Market Trends Misinterpretation
Rick Rudman, Chairman, President and CEO of Curbio, a pre-sale renovation company for the single-family home market, tells GlobeSt, “In markets where iBuyer presence is significant, we may see a dip in housing prices in the very short-term. iBuyer presence isn’t the same in all markets across the country, so we realistically wouldn’t expect to see any remarkable changes in pricing nation-wide.
“What is really going to affect home prices in the short and long-term is inventory, which will continue to be in flux regardless of iBuying. What we can expect to see, however, is lower prices being offered by iBuyers everywhere. Now that Zillow has stepped out of the iBuying game, there is less competition in the sector as a whole, meaning that companies like Opendoor can make lower offers and still win business.”
Rudman said that there are many distinct factors which contributed to Zillow exiting iBuying, some of which are unique to Zillow, and some of which are not.
“Zillow’s misinterpretation of market trends and purchasing homes at higher prices appears, at least for now, to be isolated to Zillow,” he said. “However, labor and supply shortages also contributed to Zillow’s situation, and both of those things are certainly not unique to Zillow. There has been a contractor labor shortage for years now, and it has only been exacerbated by the pandemic. iBuyers rely on fixing up homes before reselling them to make a profit, and that can’t be done without labor and supplies.
“If iBuyers can’t figure out a solution to labor and supply shortages, the entire industry will certainly take a hit.”
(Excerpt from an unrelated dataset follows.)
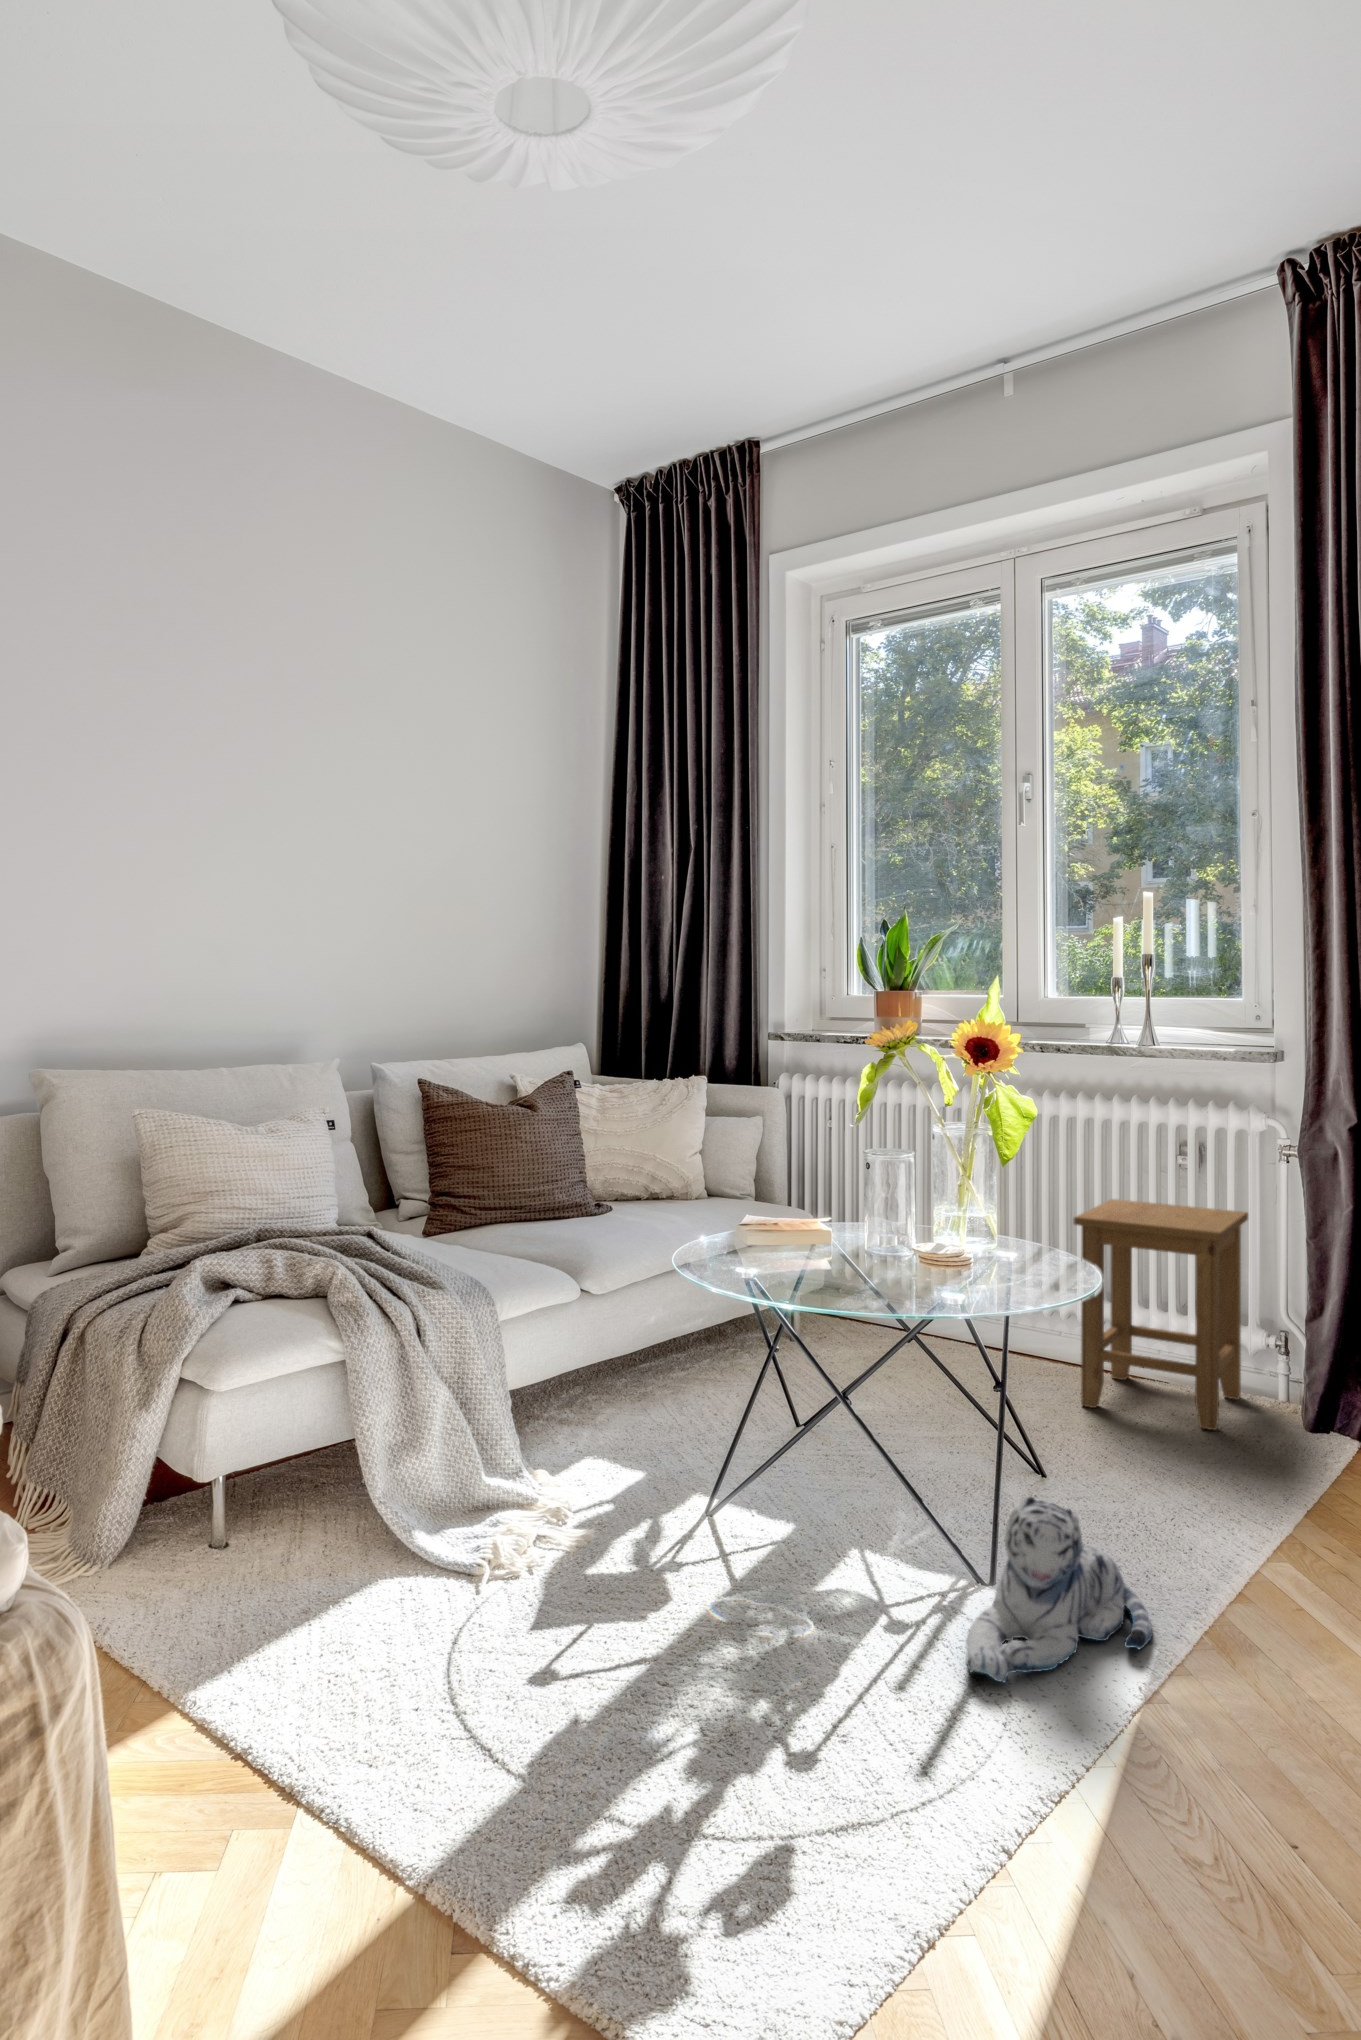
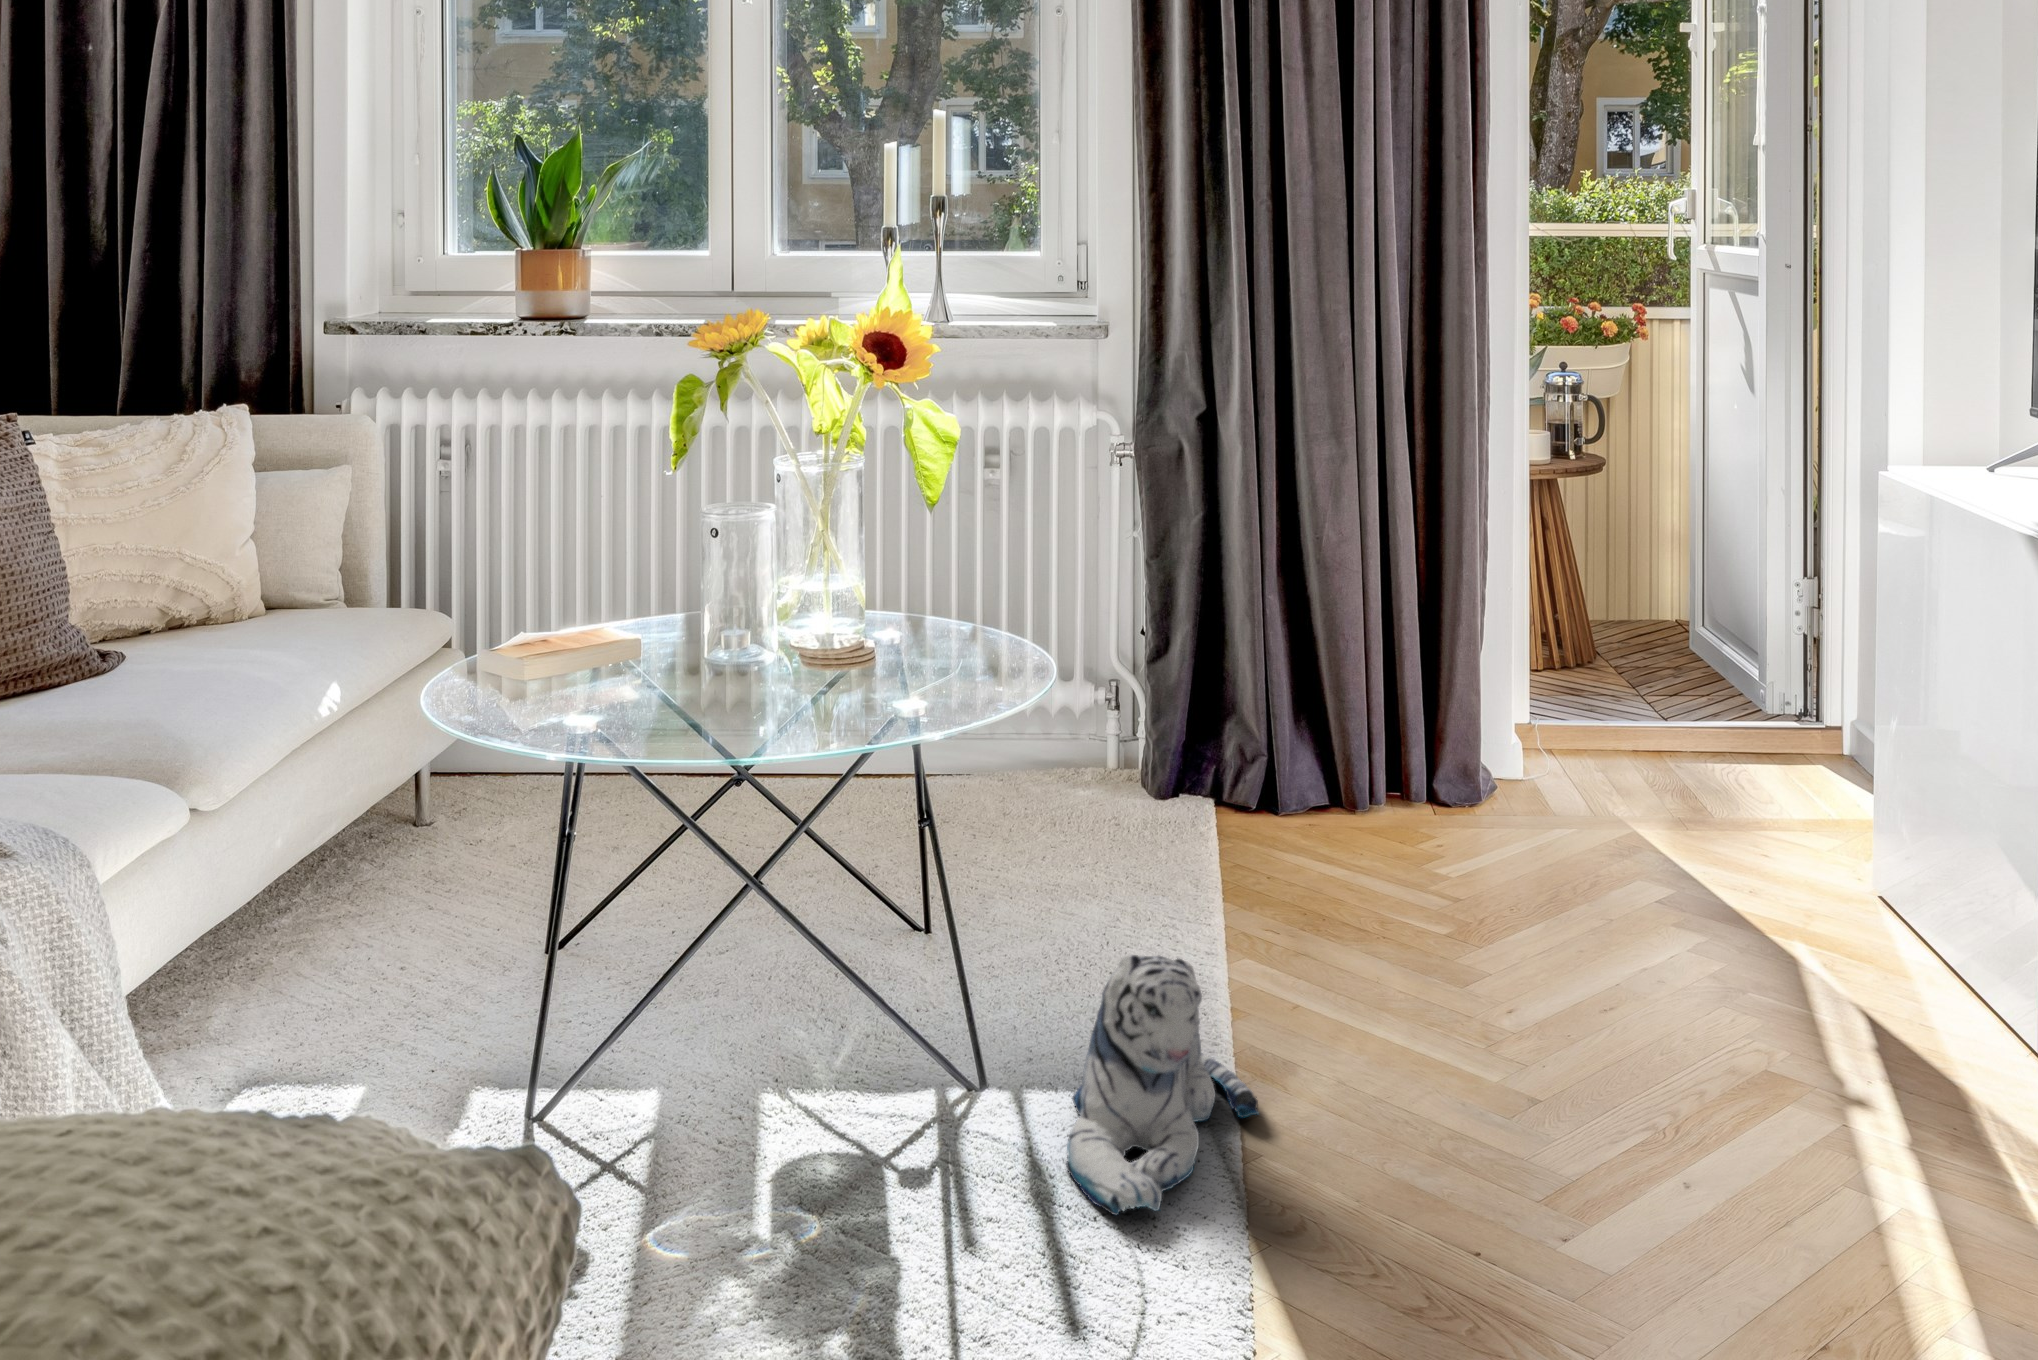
stool: present [1073,1199,1248,1430] -> none [894,535,1089,832]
Chris Loeffler, the CEO and co-Founder of CaliberCos, tells GlobeSt, “Zillow had it, the brand, the capital and the access to win this race at scale. What they didn’t have, and you cannot replace, is the proper balance of local, specialized knowledge and flexibility to move with the market. Technology can enable better real estate investing. What it cannot do is replace a world-class local team that realizes each property is unique.”